A cela s'ajoutent des accusations de dissimulation. Celles-ci ne relèvent pas du Ministère public, mais du droit canonique. Les accusés sont:
- Jean-Marie Lovey, 73 ans. Une victime se serait adressée à l'évêque de Sion et aurait fait état d'un abus – mais rien ne s'est ensuite passé. Le porte-parole de Jean-Marie Lovey rétorque: «L'évêque a pris les mesures prescrites.»
- L'évêque de Lausanne, Genève et Fribourg, Charles Morerod, 61 ans, aurait eu connaissance d'un cas d'abus en 2011. «Je lui ai fait part de cette information importante en novembre 2011», écrit Nicolas Betticher dans sa lettre à l'ambassadeur du pape. Malgré cela, Charles Morerod a promu le prêtre incriminé plus tard. Ce n'est qu'en 2020, lorsque le «Tages-Anzeiger» et le «Rundschau» ont révélé des détails sur les abus, que l'évêque a suspendu le prêtre.
- Un autre complice potentiel: Alain de Raemy, 64 ans, l'évêque des jeunes de Suisse. Auparavant, Alain de Raemy et l'auteur des faits possédaient ensemble un chalet en Valais, où l'agression a eu lieu. En 2020, l'évêque a nié au «Matin Dimanche» avoir eu connaissance de l'acte. Il aurait seulement appris que le copropriétaire du chalet «avait une relation homosexuelle. Il parlait d'un adulte, de baisers et de câlins». En réponse au SonntagsBlick, le porte-parole d'Alain de Raemy renvoie aux enquêtes en cours.
- Un ancien évêque auxiliaire aurait couvert des cas d'abus dans le canton de Vaud. Après un camp d'été – c'est ce qui est écrit dans la plainte adressée à l'ambassadeur du pape – des parents se sont plaints d'un prêtre qui «avait harcelé sexuellement plusieurs de leurs fils». Mais l'évêque auxiliaire n'aurait rien fait. Les parents se sont alors adressés à l'évêque Bernard Genoud, qui est intervenu à Rome. L'évêque auxiliaire aurait été retiré de Lausanne et nommé évêque de Reykjavik (Islande). A Blick, le dignitaire réfute toutes les accusations et annonce une plainte pénale pour diffamation. Il aurait adopté une politique de tolérance zéro par respect pour les victimes d'abus.

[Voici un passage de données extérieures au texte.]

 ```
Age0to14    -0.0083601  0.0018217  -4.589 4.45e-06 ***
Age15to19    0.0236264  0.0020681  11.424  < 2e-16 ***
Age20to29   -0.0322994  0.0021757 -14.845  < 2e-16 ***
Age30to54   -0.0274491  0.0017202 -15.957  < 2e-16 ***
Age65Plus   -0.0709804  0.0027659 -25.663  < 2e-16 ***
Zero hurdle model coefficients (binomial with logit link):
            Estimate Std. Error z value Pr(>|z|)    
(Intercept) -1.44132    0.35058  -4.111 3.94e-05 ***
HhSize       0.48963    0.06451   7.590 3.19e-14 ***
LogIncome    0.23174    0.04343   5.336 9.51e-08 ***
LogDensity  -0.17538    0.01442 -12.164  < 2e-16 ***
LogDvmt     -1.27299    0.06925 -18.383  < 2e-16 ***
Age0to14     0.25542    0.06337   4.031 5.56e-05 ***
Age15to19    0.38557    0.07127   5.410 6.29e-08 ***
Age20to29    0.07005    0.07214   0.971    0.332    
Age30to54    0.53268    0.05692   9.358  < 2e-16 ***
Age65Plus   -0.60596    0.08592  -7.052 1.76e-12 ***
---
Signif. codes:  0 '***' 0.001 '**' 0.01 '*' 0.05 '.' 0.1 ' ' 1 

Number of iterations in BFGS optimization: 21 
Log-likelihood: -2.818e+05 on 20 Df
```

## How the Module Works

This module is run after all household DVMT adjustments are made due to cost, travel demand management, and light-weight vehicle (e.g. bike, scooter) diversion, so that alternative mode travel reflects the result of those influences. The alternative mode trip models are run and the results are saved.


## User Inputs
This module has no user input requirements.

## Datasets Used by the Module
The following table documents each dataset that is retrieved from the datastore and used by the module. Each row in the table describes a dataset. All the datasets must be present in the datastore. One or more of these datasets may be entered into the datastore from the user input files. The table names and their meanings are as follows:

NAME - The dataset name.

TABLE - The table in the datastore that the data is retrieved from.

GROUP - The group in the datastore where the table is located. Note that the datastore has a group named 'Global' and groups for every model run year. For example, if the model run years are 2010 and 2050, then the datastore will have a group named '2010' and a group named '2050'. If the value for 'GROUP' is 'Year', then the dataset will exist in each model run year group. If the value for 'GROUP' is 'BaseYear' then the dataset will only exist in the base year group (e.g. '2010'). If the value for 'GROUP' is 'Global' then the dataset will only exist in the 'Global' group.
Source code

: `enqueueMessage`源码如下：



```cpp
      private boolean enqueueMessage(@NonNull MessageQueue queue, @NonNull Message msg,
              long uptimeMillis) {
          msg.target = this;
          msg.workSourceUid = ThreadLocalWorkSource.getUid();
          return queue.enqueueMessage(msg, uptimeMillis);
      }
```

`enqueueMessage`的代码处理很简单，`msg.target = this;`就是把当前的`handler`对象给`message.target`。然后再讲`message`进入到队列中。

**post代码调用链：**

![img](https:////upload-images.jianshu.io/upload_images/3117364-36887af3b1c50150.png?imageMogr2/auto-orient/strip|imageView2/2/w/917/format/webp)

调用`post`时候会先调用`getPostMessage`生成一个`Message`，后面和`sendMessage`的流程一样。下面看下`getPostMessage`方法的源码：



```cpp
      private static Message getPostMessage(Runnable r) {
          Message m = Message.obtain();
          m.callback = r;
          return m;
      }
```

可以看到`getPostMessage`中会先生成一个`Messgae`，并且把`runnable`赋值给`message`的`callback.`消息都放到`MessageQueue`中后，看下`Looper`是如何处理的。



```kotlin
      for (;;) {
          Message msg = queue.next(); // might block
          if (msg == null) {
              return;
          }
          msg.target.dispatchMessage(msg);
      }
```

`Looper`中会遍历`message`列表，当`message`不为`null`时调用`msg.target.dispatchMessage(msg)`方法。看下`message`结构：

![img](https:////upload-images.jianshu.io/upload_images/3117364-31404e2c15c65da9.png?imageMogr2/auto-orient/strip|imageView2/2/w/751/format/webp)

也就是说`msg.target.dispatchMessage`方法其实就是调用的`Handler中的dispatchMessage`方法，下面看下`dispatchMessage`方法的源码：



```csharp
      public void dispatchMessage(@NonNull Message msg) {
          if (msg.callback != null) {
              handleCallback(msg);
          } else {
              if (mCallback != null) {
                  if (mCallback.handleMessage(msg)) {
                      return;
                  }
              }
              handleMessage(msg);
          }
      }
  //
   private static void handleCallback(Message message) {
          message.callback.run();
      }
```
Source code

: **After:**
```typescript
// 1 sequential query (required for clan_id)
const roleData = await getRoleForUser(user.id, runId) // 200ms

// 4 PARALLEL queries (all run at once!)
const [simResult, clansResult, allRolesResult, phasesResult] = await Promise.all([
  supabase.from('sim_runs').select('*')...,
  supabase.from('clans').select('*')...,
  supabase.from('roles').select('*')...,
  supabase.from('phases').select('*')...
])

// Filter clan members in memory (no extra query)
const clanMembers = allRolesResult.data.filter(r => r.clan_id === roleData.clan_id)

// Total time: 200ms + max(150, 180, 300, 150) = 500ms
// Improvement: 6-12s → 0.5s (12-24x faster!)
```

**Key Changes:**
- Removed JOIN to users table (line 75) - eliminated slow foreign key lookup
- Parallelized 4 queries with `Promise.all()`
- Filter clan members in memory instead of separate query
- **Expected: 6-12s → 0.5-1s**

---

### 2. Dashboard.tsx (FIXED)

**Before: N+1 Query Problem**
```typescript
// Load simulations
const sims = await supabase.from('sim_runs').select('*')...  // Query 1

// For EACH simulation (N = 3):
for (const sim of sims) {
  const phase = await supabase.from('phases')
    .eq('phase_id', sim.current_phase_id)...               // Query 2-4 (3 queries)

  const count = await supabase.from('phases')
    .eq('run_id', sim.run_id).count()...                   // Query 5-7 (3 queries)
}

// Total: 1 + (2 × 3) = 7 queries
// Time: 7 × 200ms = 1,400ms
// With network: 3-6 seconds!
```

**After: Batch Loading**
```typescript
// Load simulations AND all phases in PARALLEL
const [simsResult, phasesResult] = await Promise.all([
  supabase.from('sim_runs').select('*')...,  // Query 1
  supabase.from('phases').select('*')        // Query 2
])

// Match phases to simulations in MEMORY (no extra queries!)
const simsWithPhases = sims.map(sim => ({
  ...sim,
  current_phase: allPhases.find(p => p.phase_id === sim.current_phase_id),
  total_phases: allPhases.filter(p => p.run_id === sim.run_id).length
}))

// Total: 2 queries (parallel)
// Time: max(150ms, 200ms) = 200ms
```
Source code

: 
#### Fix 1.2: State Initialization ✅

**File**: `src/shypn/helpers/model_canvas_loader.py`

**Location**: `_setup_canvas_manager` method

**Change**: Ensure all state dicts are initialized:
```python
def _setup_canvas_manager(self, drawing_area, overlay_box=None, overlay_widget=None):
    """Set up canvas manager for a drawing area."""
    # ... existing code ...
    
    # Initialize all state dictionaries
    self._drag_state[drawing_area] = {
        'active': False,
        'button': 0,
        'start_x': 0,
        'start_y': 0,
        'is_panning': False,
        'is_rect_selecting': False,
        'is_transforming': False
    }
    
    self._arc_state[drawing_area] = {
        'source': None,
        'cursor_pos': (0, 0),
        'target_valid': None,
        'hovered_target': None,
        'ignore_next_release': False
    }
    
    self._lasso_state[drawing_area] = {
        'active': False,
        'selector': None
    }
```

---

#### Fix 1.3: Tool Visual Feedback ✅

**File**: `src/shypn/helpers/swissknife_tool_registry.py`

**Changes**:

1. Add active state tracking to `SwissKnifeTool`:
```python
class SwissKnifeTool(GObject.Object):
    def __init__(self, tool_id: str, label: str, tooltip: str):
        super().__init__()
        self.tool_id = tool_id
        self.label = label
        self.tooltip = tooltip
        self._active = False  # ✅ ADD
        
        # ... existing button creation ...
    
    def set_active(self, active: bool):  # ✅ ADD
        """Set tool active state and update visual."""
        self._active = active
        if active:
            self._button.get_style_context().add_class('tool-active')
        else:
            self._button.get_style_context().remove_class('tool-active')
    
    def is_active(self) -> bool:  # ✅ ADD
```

- L'évêque suisse Jean-Claude Périsset, 84 ans, a fait carrière en tant que diplomate du Vatican et a été ambassadeur du pape à Berlin de 2007 à 2013. Jean-Claude Périsset aurait appris à la fin des années 1980 les abus sexuels commis par le capucin Joël Allaz. Ce dernier a été transféré en France, où il a abusé d'autres jeunes. L'évêque fait savoir à Blick qu'en tant qu'officiant à l'époque, il n'a rien dissimulé. Le supérieur religieux responsable du capucin aurait assumé la responsabilité. Le droit canonique était différent à l'époque.
C'est une nouveauté que le Vatican ordonne des enquêtes contre des ecclésiastiques de haut rang en Suisse. C'est pourquoi les évêques attendent avec nervosité la conférence de presse de mardi. Des chercheuses de l'université de Zurich présenteront alors les résultats d'une étude sur les abus au sein de l'Eglise catholique.
«Je prends acte du fait que ma dénonciation a été portée à la connaissance des médias, a déclaré le lanceur d'alerte Nicolas Betticher à Blick. Je salue le fait que Rome ait pris des mesures. Nous avons besoin non seulement d'une enquête historique, mais aussi d'une enquête de droit canonique et d'autres procédures pour rendre justice aux victimes.»